Values for both charts are composed by the poolside-values module from reference-stack outputs (database endpoints, S3 bucket names, KMS ARNs, ECR registry URIs, IRSA role ARNs). The three-layer composition (reference-stackpoolside-valueshelm-wrapper) isolates chart-specific knowledge to a single module; see customizing.md for the operator-visible knobs.

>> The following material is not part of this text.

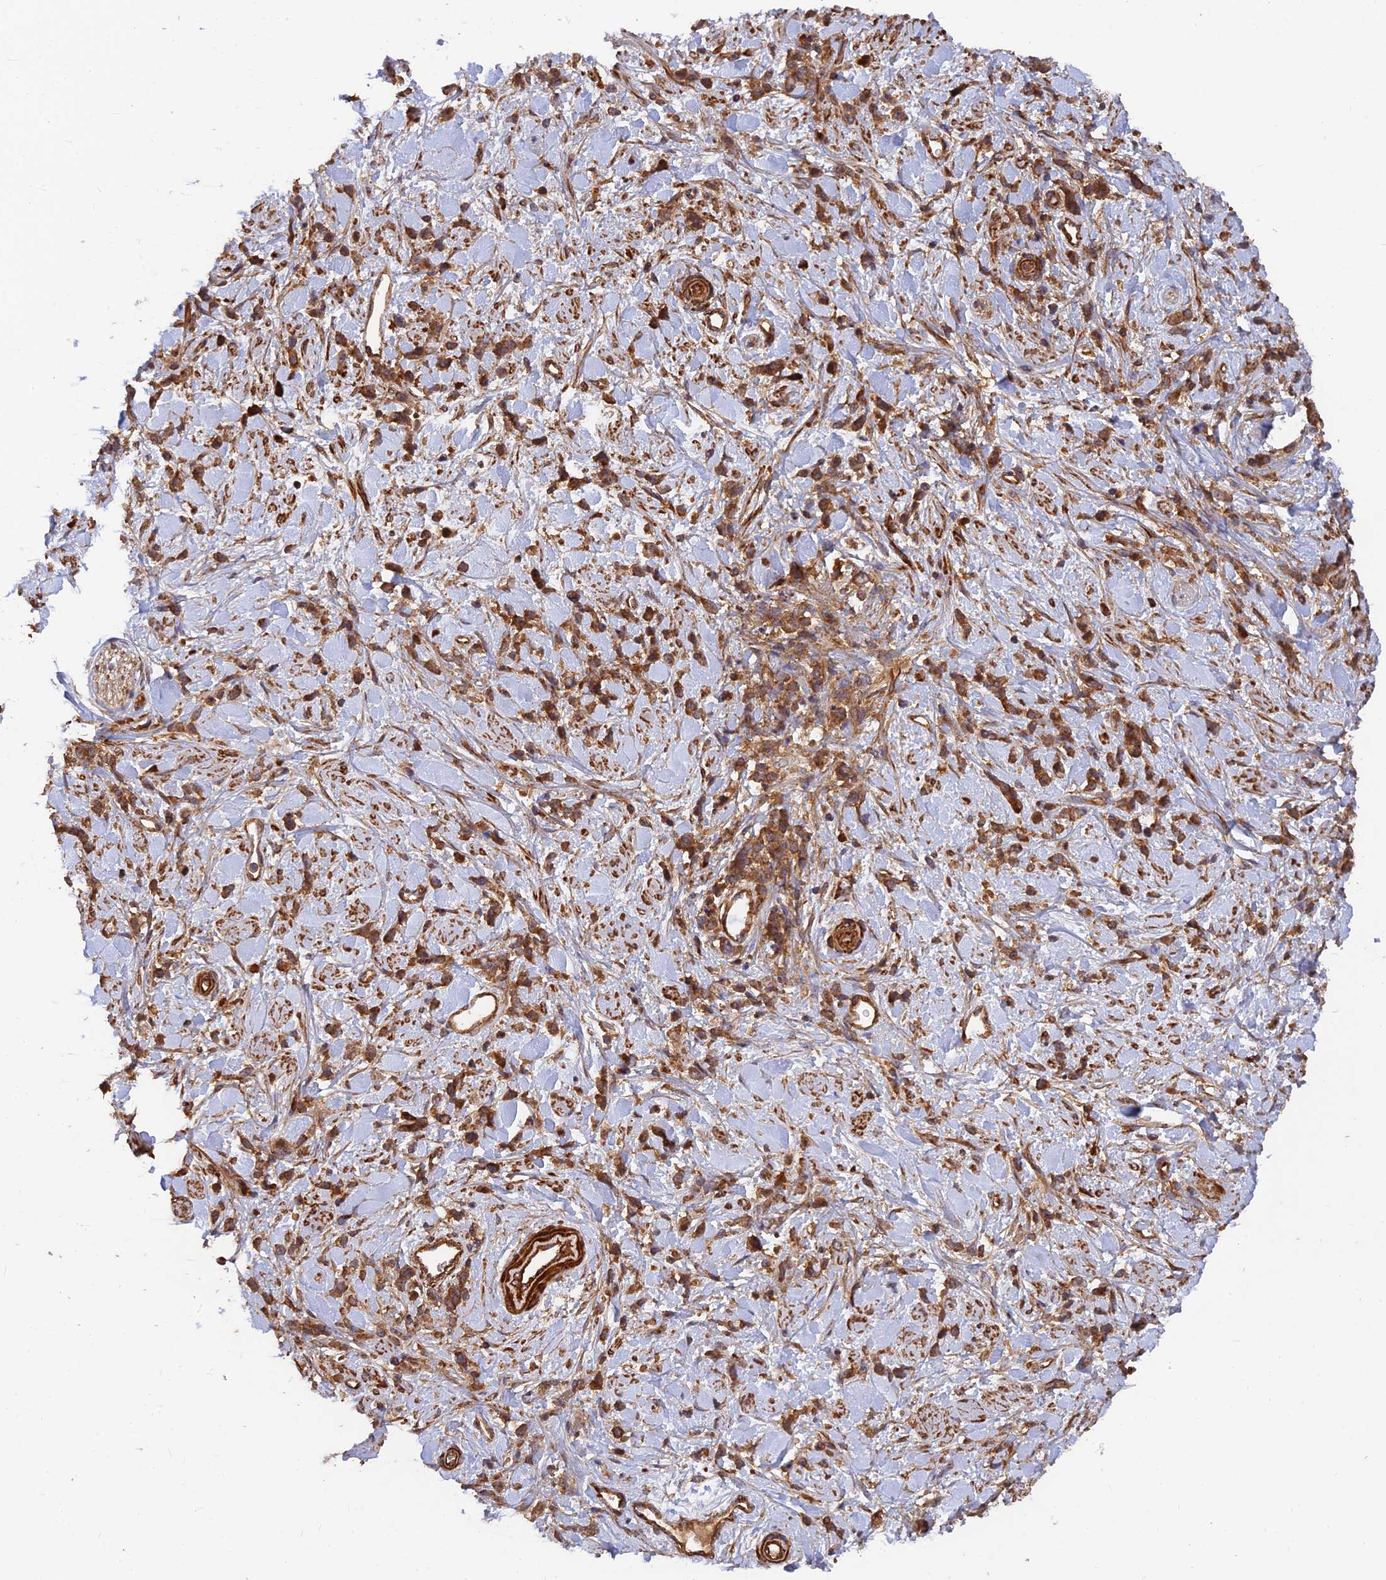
{"staining": {"intensity": "moderate", "quantity": ">75%", "location": "cytoplasmic/membranous"}, "tissue": "stomach cancer", "cell_type": "Tumor cells", "image_type": "cancer", "snomed": [{"axis": "morphology", "description": "Adenocarcinoma, NOS"}, {"axis": "topography", "description": "Stomach"}], "caption": "This image displays immunohistochemistry (IHC) staining of stomach cancer (adenocarcinoma), with medium moderate cytoplasmic/membranous staining in approximately >75% of tumor cells.", "gene": "RELCH", "patient": {"sex": "female", "age": 60}}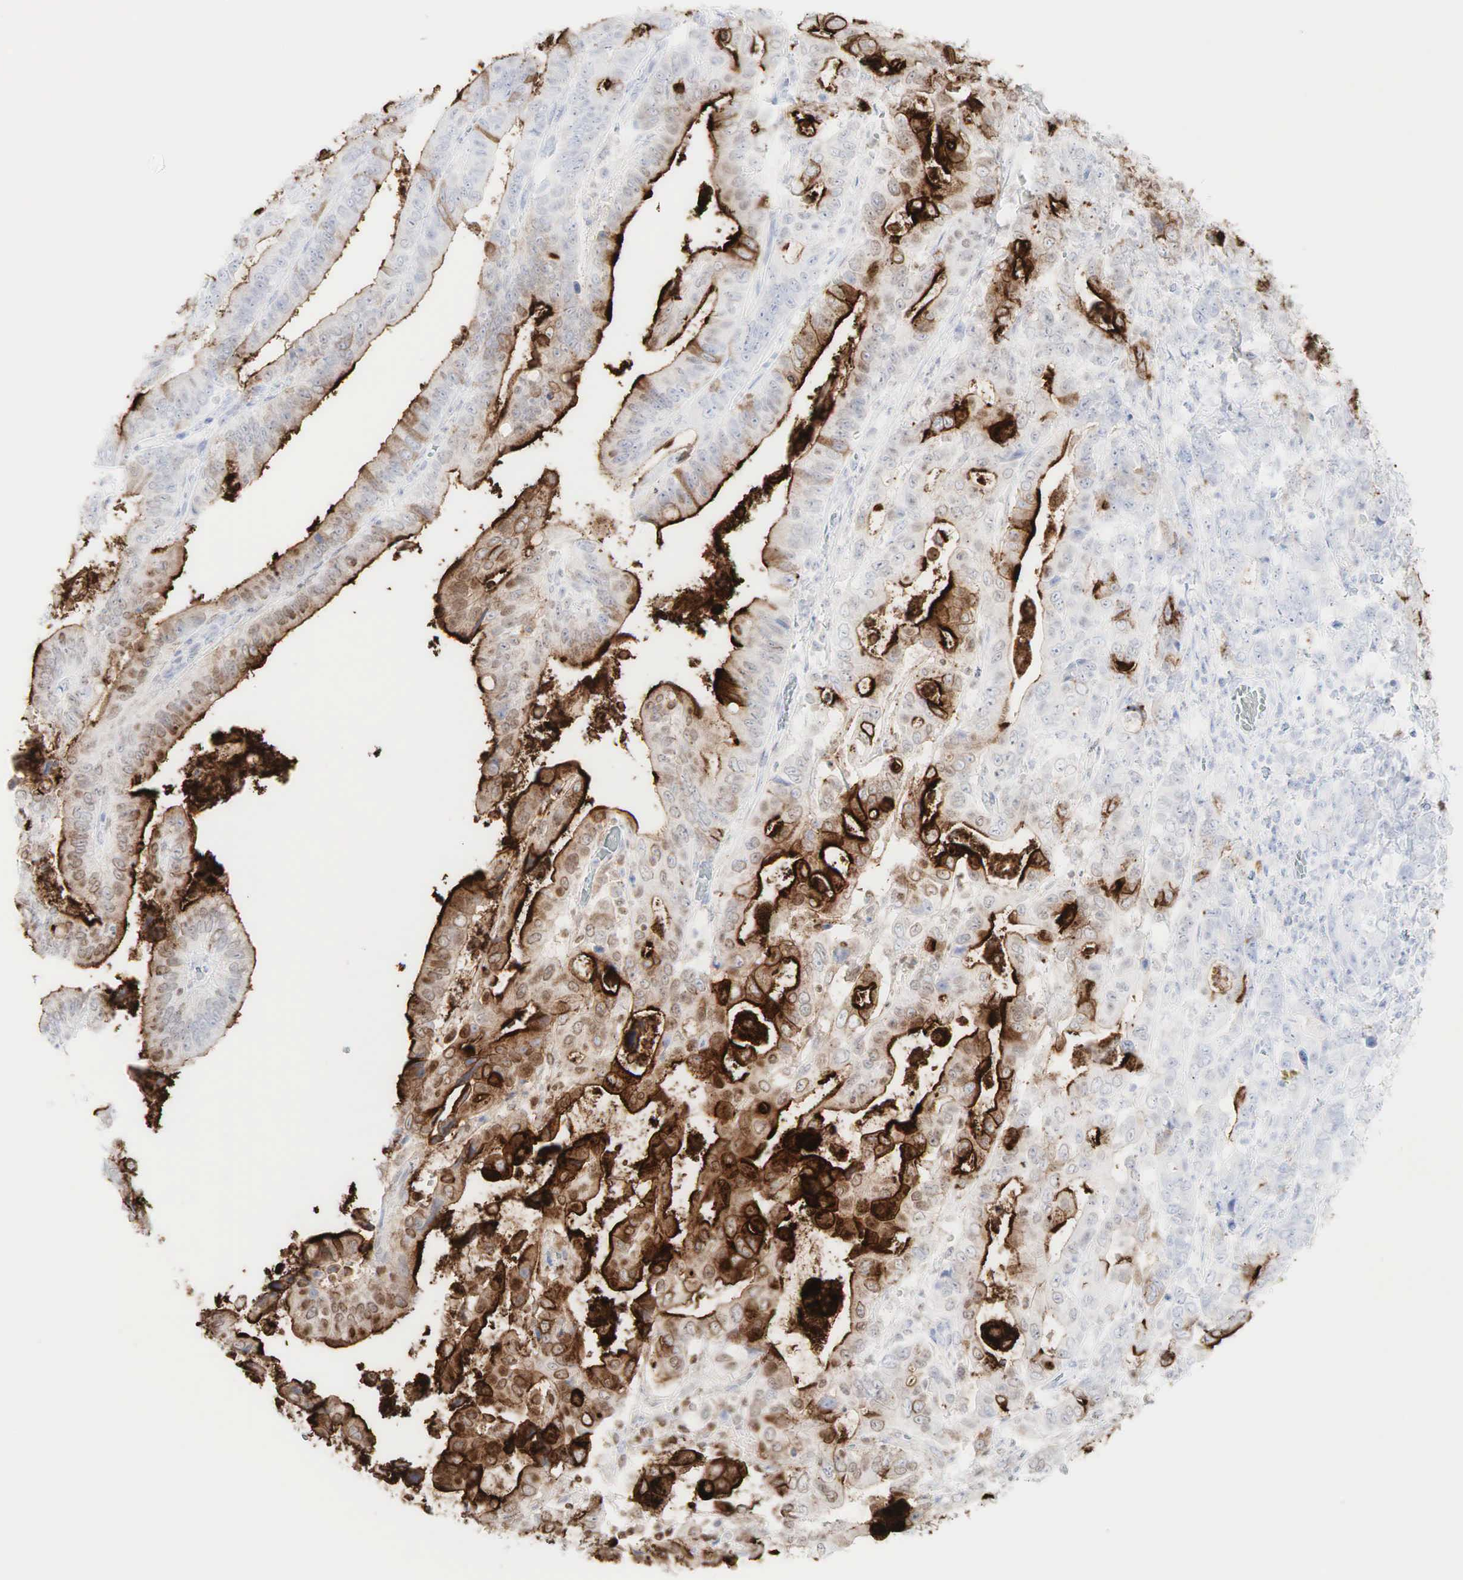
{"staining": {"intensity": "moderate", "quantity": "25%-75%", "location": "cytoplasmic/membranous"}, "tissue": "stomach cancer", "cell_type": "Tumor cells", "image_type": "cancer", "snomed": [{"axis": "morphology", "description": "Adenocarcinoma, NOS"}, {"axis": "topography", "description": "Stomach, upper"}], "caption": "There is medium levels of moderate cytoplasmic/membranous staining in tumor cells of stomach adenocarcinoma, as demonstrated by immunohistochemical staining (brown color).", "gene": "CEACAM5", "patient": {"sex": "male", "age": 63}}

All application pods use IRSA for AWS API access (S3, KMS).

Ingress

core-api, web-assistant and the public-docs workloads share a single internet-facing ALB via the group.name annotation. TLS termination uses an ACM certificate (looked up by domain name). After deployment, the operator must create a DNS record that points the public hostname at the ALB domain name.

Authentication

The platform supports any OIDC-compliant identity provider. Optionally, Terraform can create an AWS Cognito user pool and client. The Cognito endpoint, client ID, and client secret are output for the first-time IdP binding in the Poolside Console.

High availability

  • Multi-AZ by default: VPC subnets, NAT gateways, EKS control plane, and RDS are spread across availability zones
  • Single NAT gateway option: available via single_nat_gateway = true for cost-sensitive deployments (trades AZ-level NAT redundancy for lower cost)
  • RDS Multi-AZ: synchronous standby replica with automatic failover (RTO < 60 seconds). Can be disabled for non-production use.

Architectural limitations

A few deliberate design choices that affect operator workflow:

  • Public EKS API endpoint required. The cluster is created with both a public API endpoint (gated by cluster_endpoint_public_access_cidrs) and a private endpoint. Terraform talks to the public one; in-cluster workloads use the private one. Fully-private API access isn't supported by the reference architecture because the documented operator workflow assumes Helm and Terraform run from outside the VPC. If your organization requires private-only API access, you'll need to run Terraform and Helm from inside the VPC (bastion, peered VPC, or transit gateway).
  • Single ALB, HTTPS-only. The Poolside Console, core-api, and public-docs share one internet-facing ALB joined via the group.name annotation. There is no HTTP-only fallback. An ACM cert covering public_hostname must be issued in var.region before plan.